Therefore I tried to go with a more subdued design in regards to my second design, trying to take into account the numerous laws that were in place. Also, I felt that the character does view himself as a very well-versed member of his profession. He is good at what he does, and he knows it. Therefore, I felt like trying to make a design that conveyed the impression of him strutting around with the opinion of "I am a serious actor!" As for whether he would be taken as seriously as his clothes is anyone's guess. However, as much as I enjoy the design, I feel it perhaps isn't quite so fitting for a young man of about 17 years (puberty happened a lot later in this period, and so he could still convincingly play a female role on the stage). Especially as it was often stated how young men of the period would present themselves in public. Stephen Gosson, an antitheatricalist of the period would state that...

‘...young men wear sumptuous clothes not simply to role-play but to play it up. ‘To jet’ meant to carry oneself in an affected way and to convey an ostentatious manner, for instance by strutting ‘like a peacock or turkey’. (Bailey, 24)
 While also, it must be stated that:

‘The clothing proclamation of 1588, for example, boldly asserts that youths practise ‘excesses of apparel’ more than any other group.’ (Bailey, 25)

In this respect, I therefore feel that the almost subdued look of the green and blue design isn't quite so fitting for a man of his age and profession. As I am quite sure, from what I imagine the young man to appear like is a far more out-going, brighter colour combination and style of clothing for his appearance. (After all, his personality seems to be fairly outgoing, it would make sense that his clothing-style matched his personality). As much as I enjoy the Venitian hose as well, I feel a younger man of the period is more likely to have hose with cannions to show off and to 'jet' as it were when out and about, before performing his role on stage. (However I very much enjoy the slashing on the sleeves for this design, so I may take it and use it on my final design.)

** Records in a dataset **
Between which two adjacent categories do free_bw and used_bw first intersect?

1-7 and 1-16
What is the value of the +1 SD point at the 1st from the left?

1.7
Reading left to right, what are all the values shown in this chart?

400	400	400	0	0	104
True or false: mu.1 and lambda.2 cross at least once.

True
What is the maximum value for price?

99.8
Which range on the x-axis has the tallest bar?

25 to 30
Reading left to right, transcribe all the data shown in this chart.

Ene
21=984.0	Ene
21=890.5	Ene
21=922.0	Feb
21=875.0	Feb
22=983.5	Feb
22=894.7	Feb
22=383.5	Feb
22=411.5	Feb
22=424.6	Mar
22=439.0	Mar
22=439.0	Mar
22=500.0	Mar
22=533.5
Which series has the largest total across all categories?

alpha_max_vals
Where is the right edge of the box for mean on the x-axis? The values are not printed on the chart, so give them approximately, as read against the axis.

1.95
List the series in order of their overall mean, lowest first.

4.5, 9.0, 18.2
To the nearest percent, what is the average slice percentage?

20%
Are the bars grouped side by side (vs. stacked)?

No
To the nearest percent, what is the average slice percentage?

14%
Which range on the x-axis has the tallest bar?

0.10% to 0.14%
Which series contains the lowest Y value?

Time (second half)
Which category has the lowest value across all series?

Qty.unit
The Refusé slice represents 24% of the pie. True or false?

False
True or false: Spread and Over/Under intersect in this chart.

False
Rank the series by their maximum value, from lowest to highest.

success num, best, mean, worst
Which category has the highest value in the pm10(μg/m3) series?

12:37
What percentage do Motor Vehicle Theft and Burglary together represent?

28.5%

** Work task 1 **
In the costume-design text, write out the passage from "In this respect, I" to "my final design.)", swapping "green and blue" for "red and gold".
** Work task 2 **
Using the costume-design text, answer yes or no to each statement and quote the words that settle it: (a) The writer pictures the character as a young man of about 17. (b) The clothing proclamation of 1588 names youths as the group most given to excess in dress. (c) The writer has ruled out using the sleeve slashing from this design.

** Task solution 1 **
In this respect, I therefore feel that the almost subdued look of the red and gold design isn't quite so fitting for a man of his age and profession. As I am quite sure, from what I imagine the young man to appear like is a far more out-going, brighter colour combination and style of clothing for his appearance. (After all, his personality seems to be fairly outgoing, it would make sense that his clothing-style matched his personality). As much as I enjoy the Venitian hose as well, I feel a younger man of the period is more likely to have hose with cannions to show off and to 'jet' as it were when out and about, before performing his role on stage. (However I very much enjoy the slashing on the sleeves for this design, so I may take it and use it on my final design.)

** Task solution 2 **
(a) Yes: "a young man of about 17 years"
(b) Yes: "boldly asserts that youths practise ‘excesses of apparel’ more than any other group"
(c) No: "I very much enjoy the slashing on the sleeves for this design, so I may take it and use it on my final design"